15
May

All of Calif. in severe drought for 1st time this century

Published on May 15th, 2014

Doyle Rice
May 15, 2014
USA Today

Today, for the first time this century, the entire state of California is in a severe drought — or worse.

That’s according to the U.S. Drought Monitor, a federal website that has tracked drought across the country since 2000.

The level of drought in California is “unprecedented” during the 14-year-history of the monitor, according to climatologist Mark Svoboda of the National Drought Mitigation Center in Lincoln, Neb.

The three worst levels of drought are severe, extreme and exceptional: 100% of the state is now in one of those three categories: (23.31% severe, 51.92.% extreme and 24.77% exceptional.)

Exceptional drought encompasses central parts of the state, including the entire San Francisco Bay Area. San Diego and Los Angeles — where wildfires have scorched 14 square miles this week — are both under “extreme” drought conditions.

califire051514_003
A wildfire burns near a home on Wednesday, May 14, 2014, in San Marcos, Calif. Flames engulfed suburban homes and shot up along canyon ridges in one of the worst of several blazes that broke out Wednesday in Southern California during a second day of a sweltering heat wave, taxing fire crews who fear the scattered fires mark only the beginning of a long wildfire season. (AP Photo) ORG XMIT: CAJH115(Photo: AP)
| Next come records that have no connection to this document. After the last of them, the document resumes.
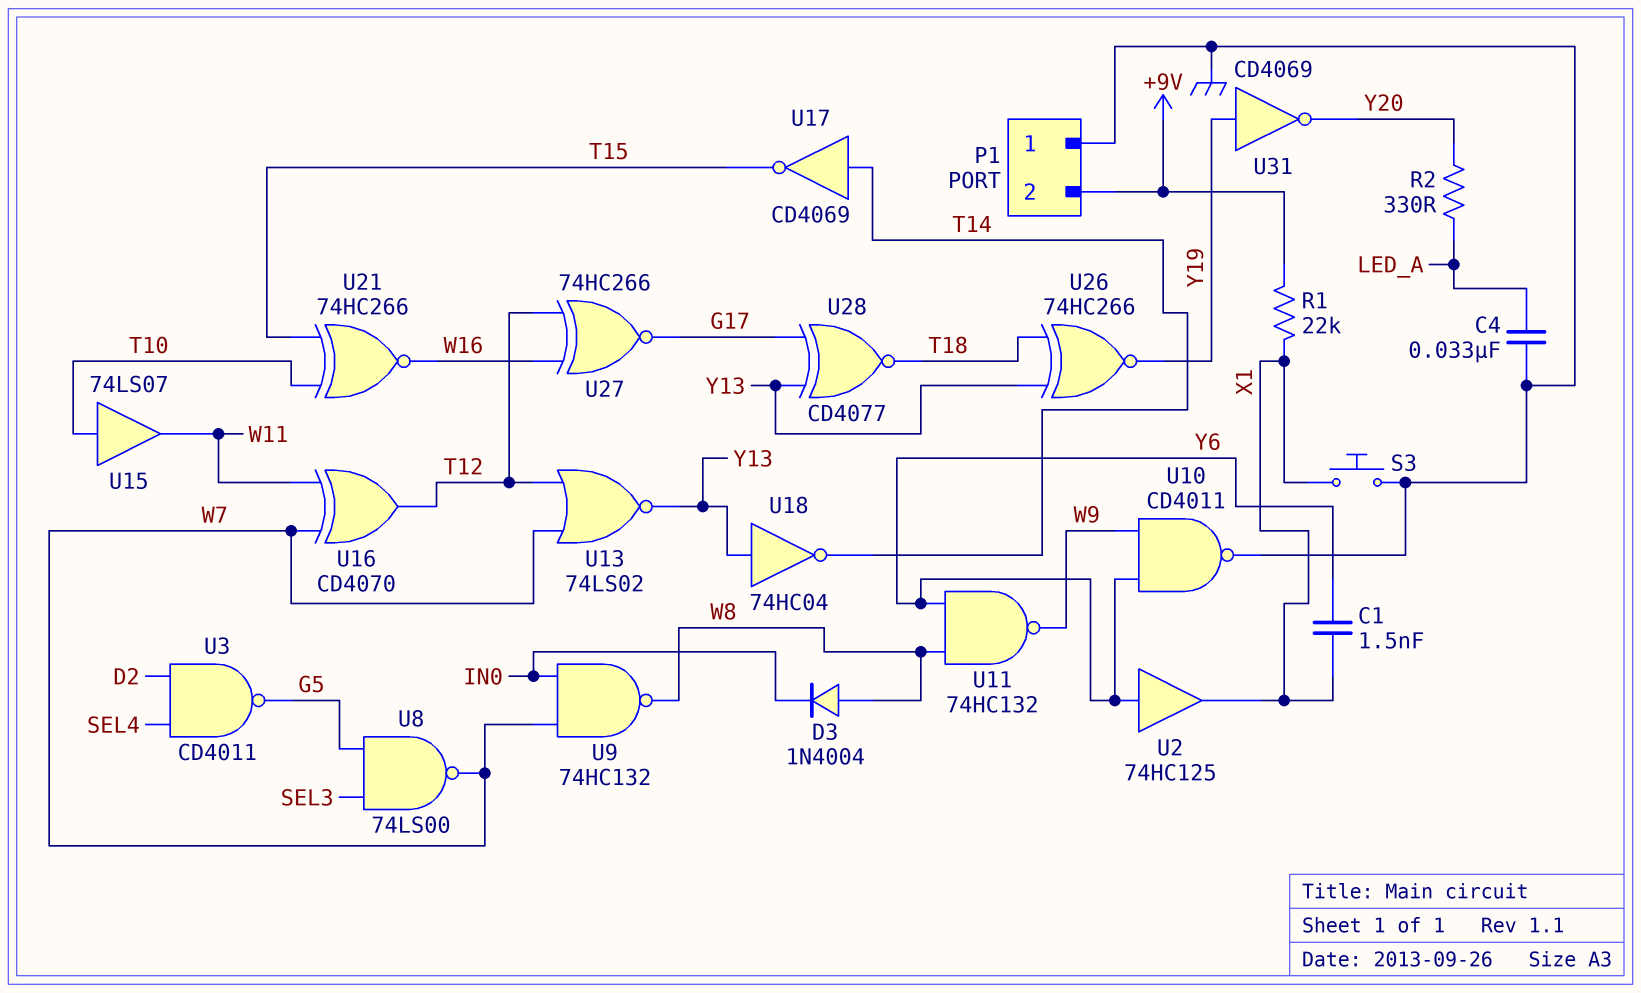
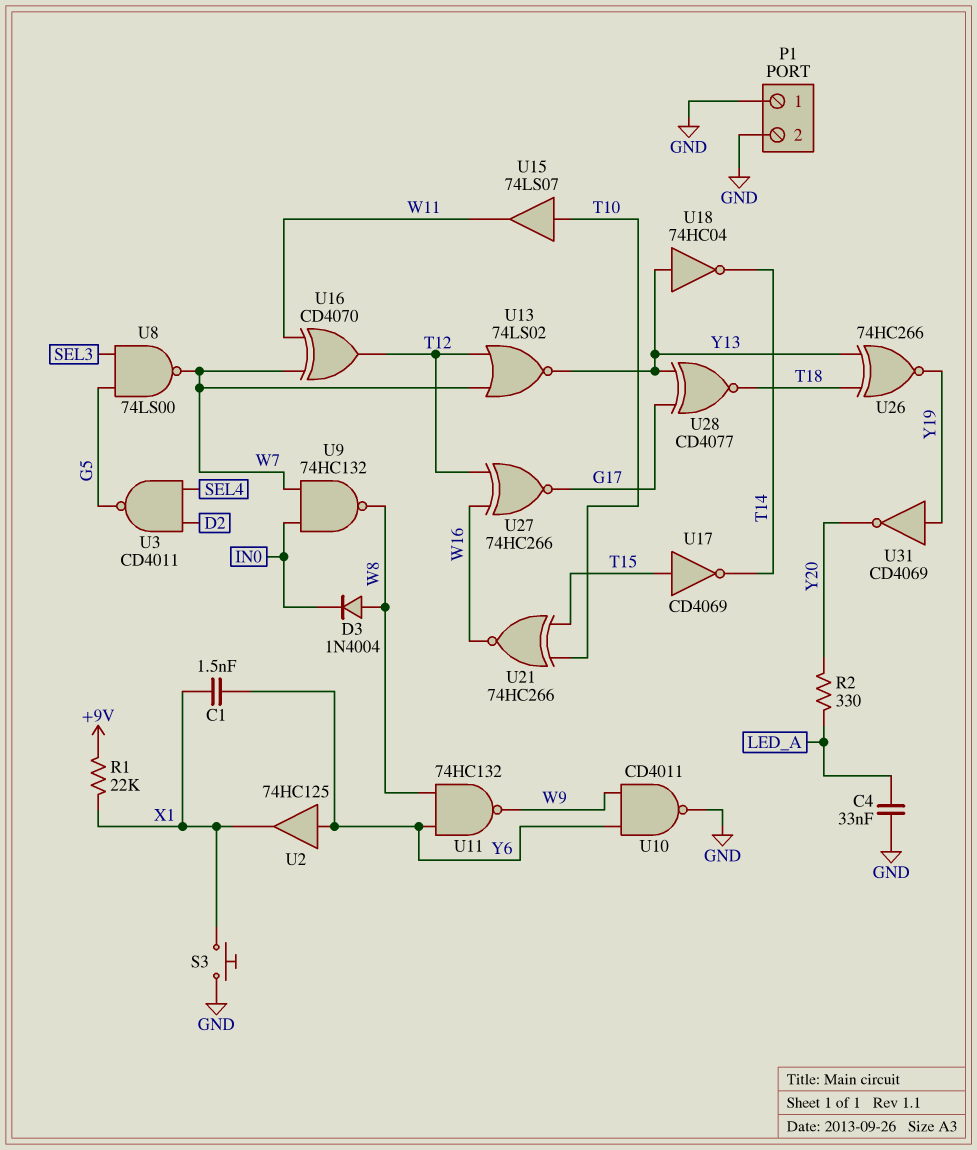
P1 pin 2: +9V -> GND
U17: NOT CD4069 (in T14, out T15) -> NOT CD4069 (in T15, out T14)

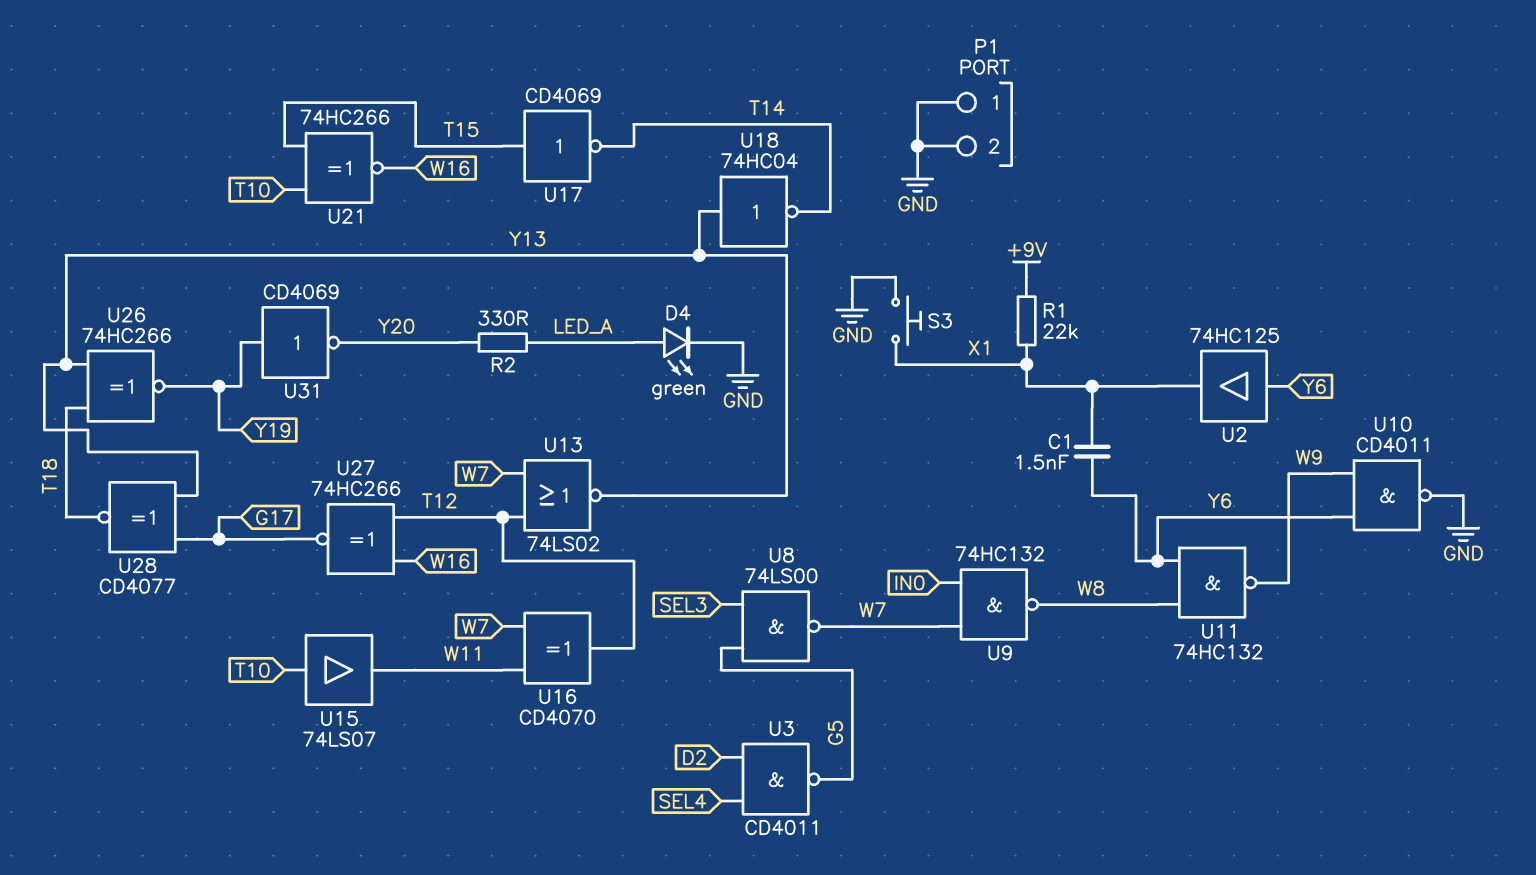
C4: 33nF (GND, LED_A) -> none
D3: diode 1N4004 (A W8, K IN0) -> none
D4: none -> LED green (A LED_A, K GND)

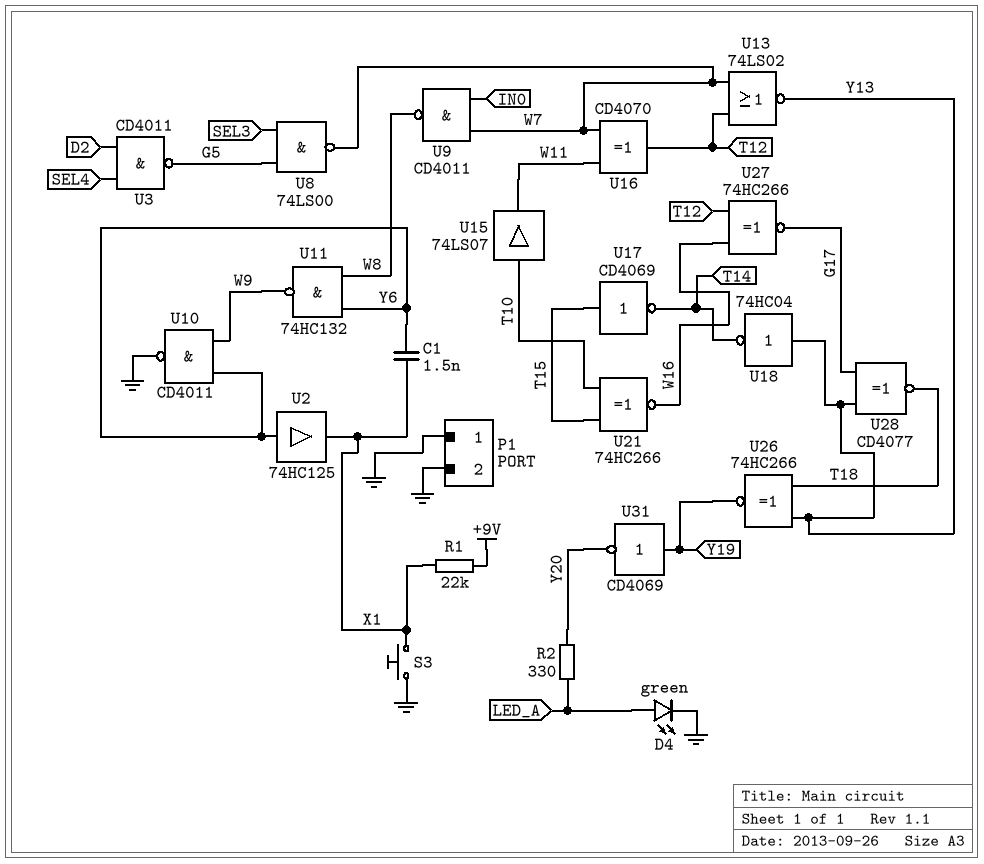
U9: NAND 74HC132 (in IN0, in W7, out W8) -> NAND CD4011 (in IN0, in W7, out W8)

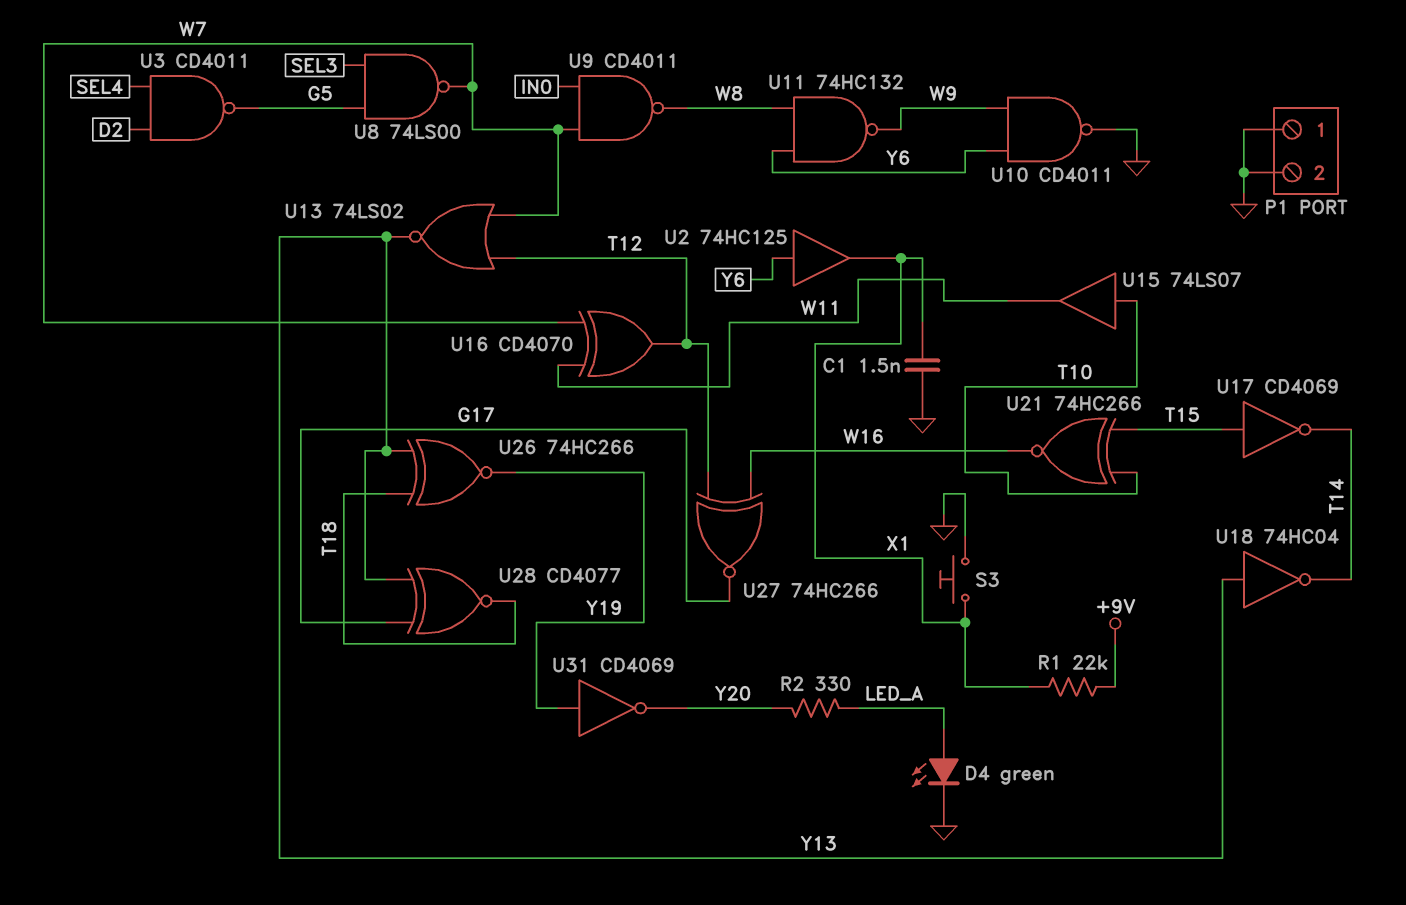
C1: 1.5nF (X1, Y6) -> 1.5nF (GND, X1)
So far this year, San Diego has received only 2.8 inches of rain, less than half of average, according to the National Weather Service.

Svoboda calls the current drought once in a generation; the most comparable recent one would be the drought of 1976-77. But the impacts today are more intense because the state’s population has doubled since then while the state’s water supply has remained fixed, he said.

Svoboda said the only other California drought similar to today’s was during the 1920s. But the state’s population then was 1/10th of what it is now.

What might pull the state out of the drought is an El Nino that’s predicted to form later in the year. El Nino is a periodic climate pattern that sometimes — but not always — brings excess rain and snow to California.

“All eyes are on El Nino, although the intensity is going to be the key,” Svoboda said. “I’d hate to wish for a super strong El Nino given the damage it can cause, but they desperately need the water!”